An example of a thematic chapter that could have taken the place of a single-author one is a chapter on farm animals. Interesting things could have been said in such a chapter about literary representations of women’s relationship with domesticated animals valued for their reproductive capacities. Given the historic importance of “egg money” to rural women in Ireland, the link between women and hens (only briefly discussed in the book) could have formed a core part of such a chapter. The theoretical underpinnings for an analysis of this kind already exist in the scholarship of Irish eco-feminist literary scholars like Maureen O’Connor. A wealth of material is covered in Farming in Modern Irish Literature, but it is unfortunate that its structure ensures that such gender-related questions as to whether different tropes emerge in female-authored Irish farm writing or whether women writers approach recurring tropes in different ways cannot be systematically addressed in Grene’s book.

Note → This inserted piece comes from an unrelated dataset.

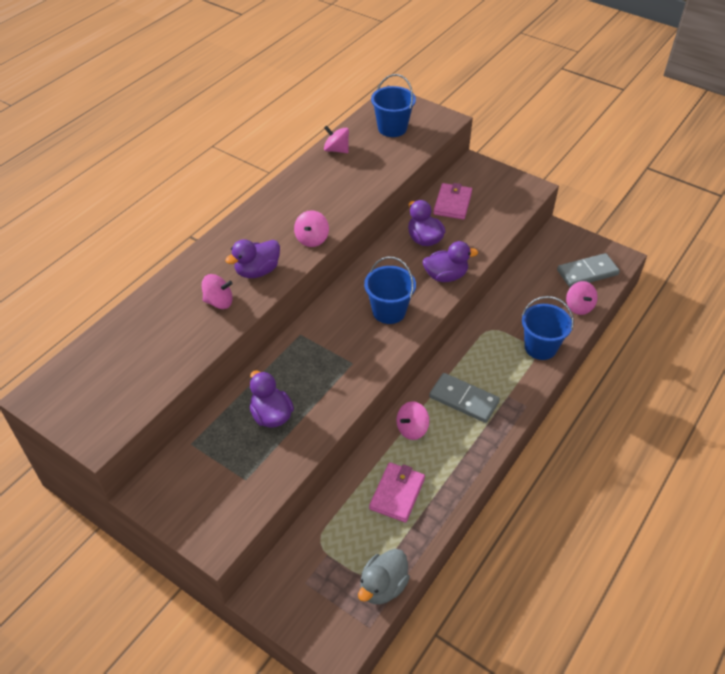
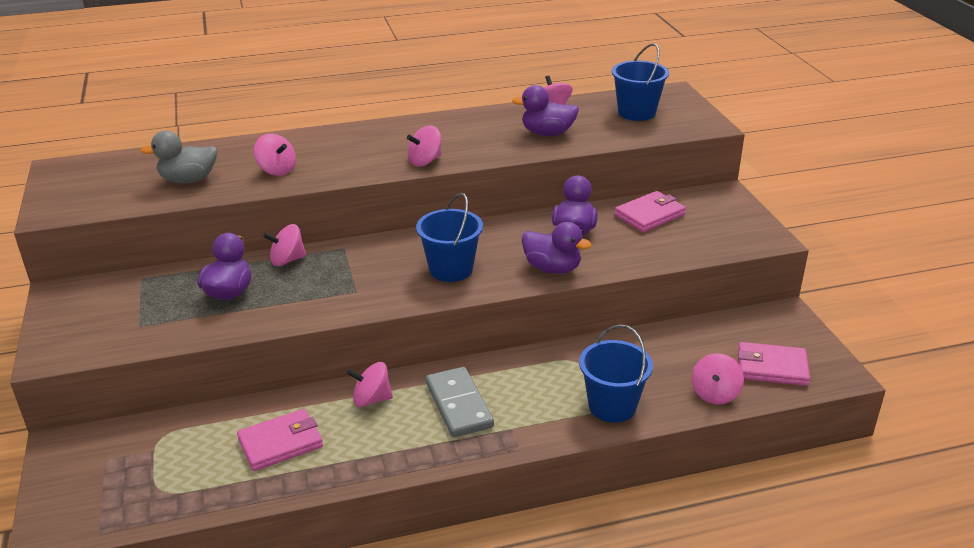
camera: 40 degrees right, 15 degrees down
(257, 271) = (341, 163): purple duck -> purple duck (547, 133)
(275, 366) = (287, 260): none -> pink spinning top
(383, 586) = (158, 509): grey duck -> grey duck (188, 180)
(587, 272) = (772, 367): grey domino -> pink wallet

Farm writing is not unique to Ireland. What is distinctive about Irish farm writing, as Grene points out in his introduction, is the sustained hold that the small family farm has on the Irish literary imagination. Notwithstanding a dramatic rural to urban demographic shift in twentieth century Ireland, Irish writers repeatedly return to the family farm as a setting and subject, whether this takes the form of the idyllic childhood recollections of Alice Taylor or Kevin Barry’s distinctively anti-pastoral short story “Animal Needs”. Grene concludes his book by stating that “the imaginative investment in farming, and the multiple ways in which Irish writers have responded to it through the last century” make it, in his view, a rich scholarly subject. In Farming in Modern Irish Literature, he has more than demonstrated this richness. With this ambitious publication, grounded in a sustained and dedicated engagement with Irish literature, Nicholas Grene has commenced a long overdue conversation about Irish farm writing.

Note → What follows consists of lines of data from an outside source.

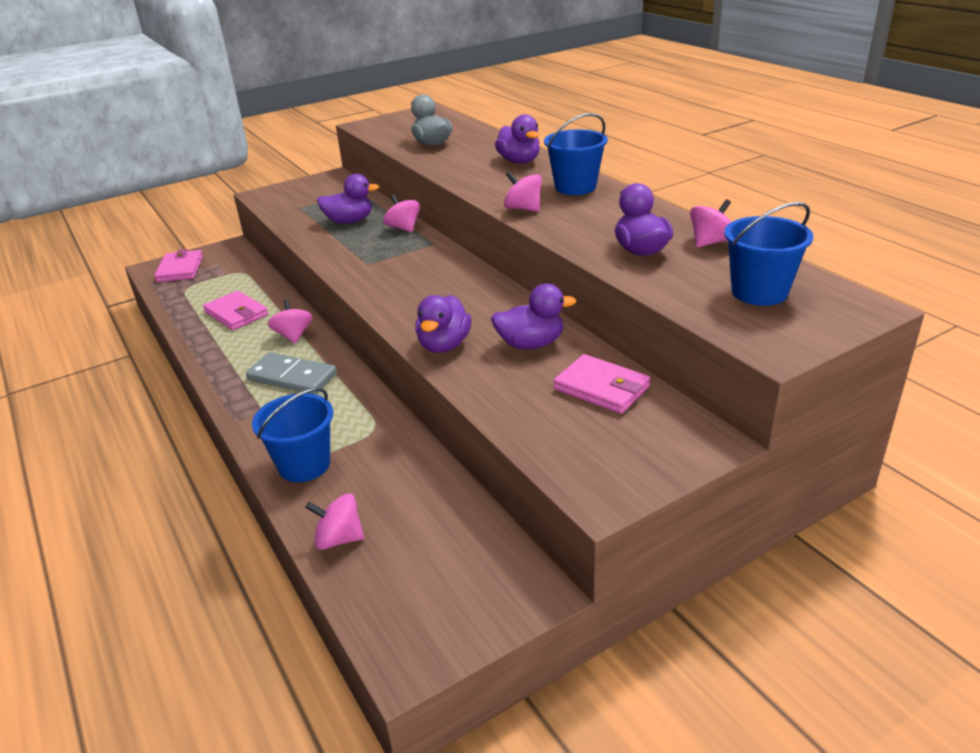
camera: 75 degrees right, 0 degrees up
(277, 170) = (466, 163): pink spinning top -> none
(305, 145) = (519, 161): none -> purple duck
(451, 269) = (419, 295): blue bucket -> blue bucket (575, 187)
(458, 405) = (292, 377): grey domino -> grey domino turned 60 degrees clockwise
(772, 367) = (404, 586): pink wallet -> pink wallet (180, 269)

Heather Laird is a lecturer in English at University College Cork. She is a postcolonial scholar whose research interests include theories and practices of resistance, particularly as they relate to land usage, and Irish culture since the early nineteenth century. Her publications include Subversive Law in Ireland, 1879-1920 (2005) and Commemoration (2018). She is an editor of Síreacht: Longings for Another Ireland, a series of short texts that critique received wisdom and explore the potential of ideas commonly dismissed as utopian.